Dieses Kapitel analysiert die Konstruktion des bürgerlichen Frauenbildes als Gegenbild zum Ancien Régime. Es beleuchtet die Entstehung eines normativen Leitbildes, das die Frau auf den privaten Raum, die Familie und die Erziehung der Kinder beschränkte. Die Arbeit beschreibt, wie dieses Bild dazu diente, die Vielfalt weiblicher Rollen und Interessen zu vereinfachen und zu bekämpfen, was zur Unterdrückung der Frauenklubs und des öffentlichen Auftretens von Frauen führte.
Was wird im Kapitel "Repräsentationen des Weiblichen in der Französischen Revolution" behandelt?

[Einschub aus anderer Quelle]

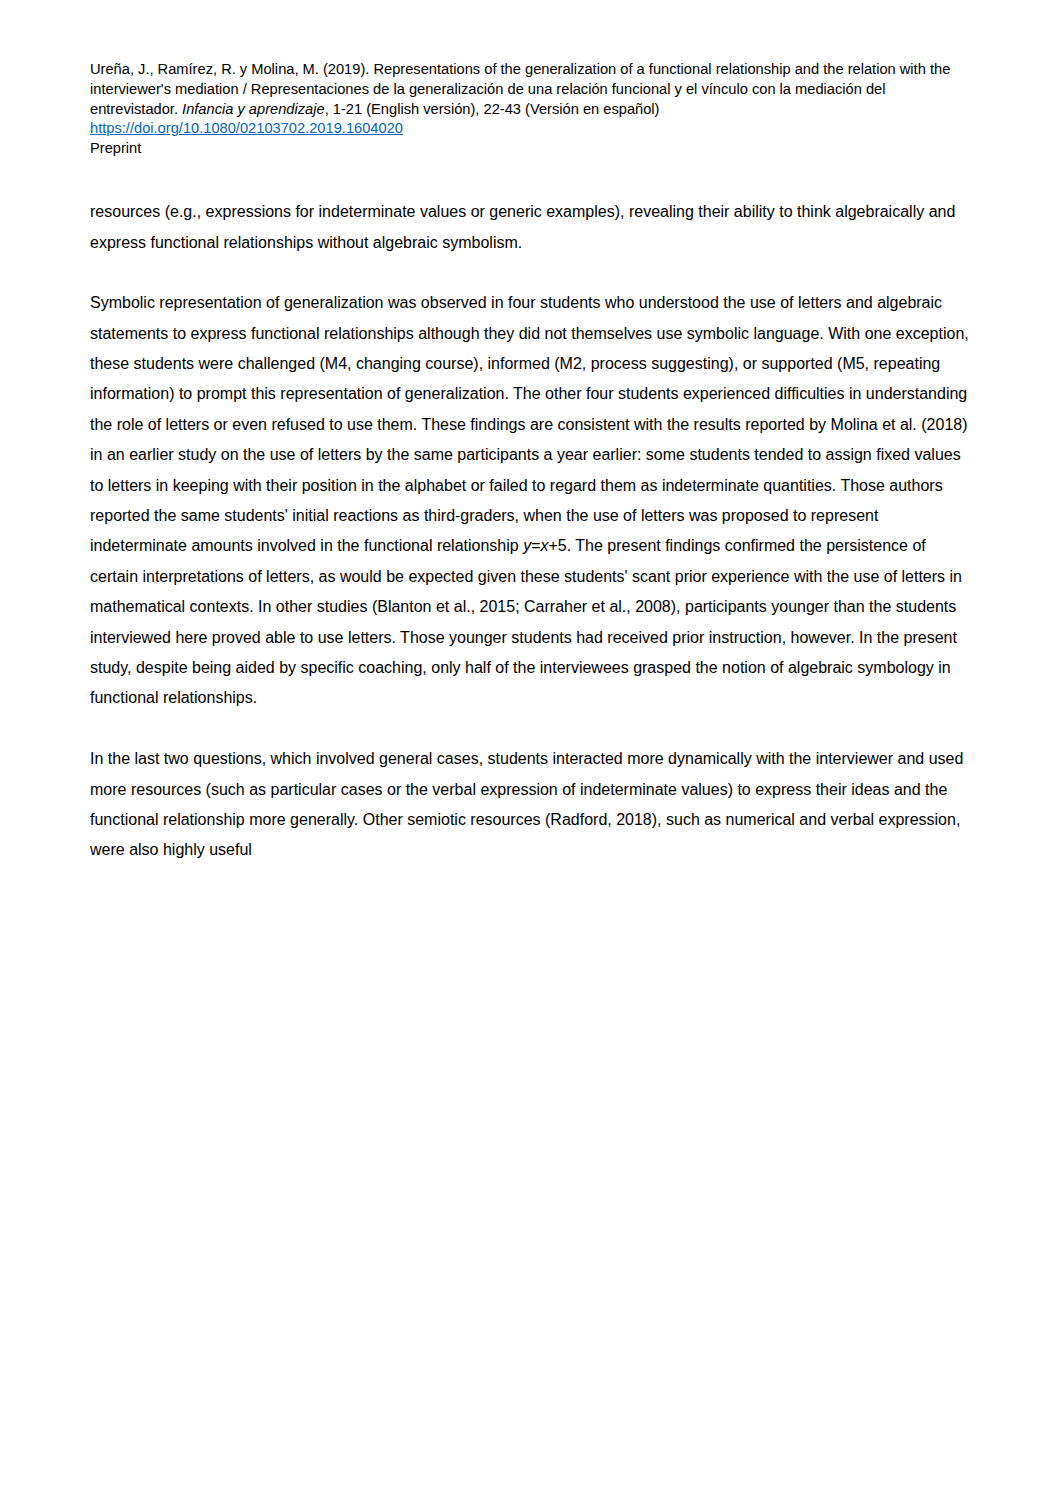Ureña, J., Ramírez, R. y Molina, M. (2019). Representations of the generalization of a functional relationship and the relation with the interviewer's mediation / Representaciones de la generalización de una relación funcional y el vínculo con la mediación del entrevistador. Infancia y aprendizaje, 1-21 (English versión), 22-43 (Versión en español)
https://doi.org/10.1080/02103702.2019.1604020
Preprint
resources (e.g., expressions for indeterminate values or generic examples), revealing their ability to think algebraically and express functional relationships without algebraic symbolism.
Symbolic representation of generalization was observed in four students who understood the use of letters and algebraic statements to express functional relationships although they did not themselves use symbolic language. With one exception, these students were challenged (M4, changing course), informed (M2, process suggesting), or supported (M5, repeating information) to prompt this representation of generalization. The other four students experienced difficulties in understanding the role of letters or even refused to use them. These findings are consistent with the results reported by Molina et al. (2018) in an earlier study on the use of letters by the same participants a year earlier: some students tended to assign fixed values to letters in keeping with their position in the alphabet or failed to regard them as indeterminate quantities. Those authors reported the same students' initial reactions as third-graders, when the use of letters was proposed to represent indeterminate amounts involved in the functional relationship y=x+5. The present findings confirmed the persistence of certain interpretations of letters, as would be expected given these students' scant prior experience with the use of letters in mathematical contexts. In other studies (Blanton et al., 2015; Carraher et al., 2008), participants younger than the students interviewed here proved able to use letters. Those younger students had received prior instruction, however. In the present study, despite being aided by specific coaching, only half of the interviewees grasped the notion of algebraic symbology in functional relationships.
In the last two questions, which involved general cases, students interacted more dynamically with the interviewer and used more resources (such as particular cases or the verbal expression of indeterminate values) to express their ideas and the functional relationship more generally. Other semiotic resources (Radford, 2018), such as numerical and verbal expression, were also highly useful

Dieses Kapitel untersucht verschiedene Repräsentationen des Weiblichen während der Revolution. Es analysiert, wie die "Brüste der Marianne" als Symbol für die Republik instrumentalisiert wurden, und wie die "Erfindung des Ödipus" und die "dreizehnte Arbeit des Herkules" die Konstruktion der weiblichen Identität im Kontext der revolutionären Ideologie illustrieren. Die unterschiedlichen Darstellungen beleuchten die widersprüchlichen Konstruktionen der Weiblichkeit, die zwischen Idealisierung und Dämonisierung changierten.
Welche Schlüsselwörter charakterisieren die Arbeit?
Die wichtigsten Schlüsselwörter sind: Bürgerliches Frauenbild, Französische Revolution, Geschlechterrollen, Repräsentation, Biologisierung, Emanzipation, öffentlicher Raum, privater Raum, Propaganda, Hinrichtung, Marie Antoinette, Ludwig XVI.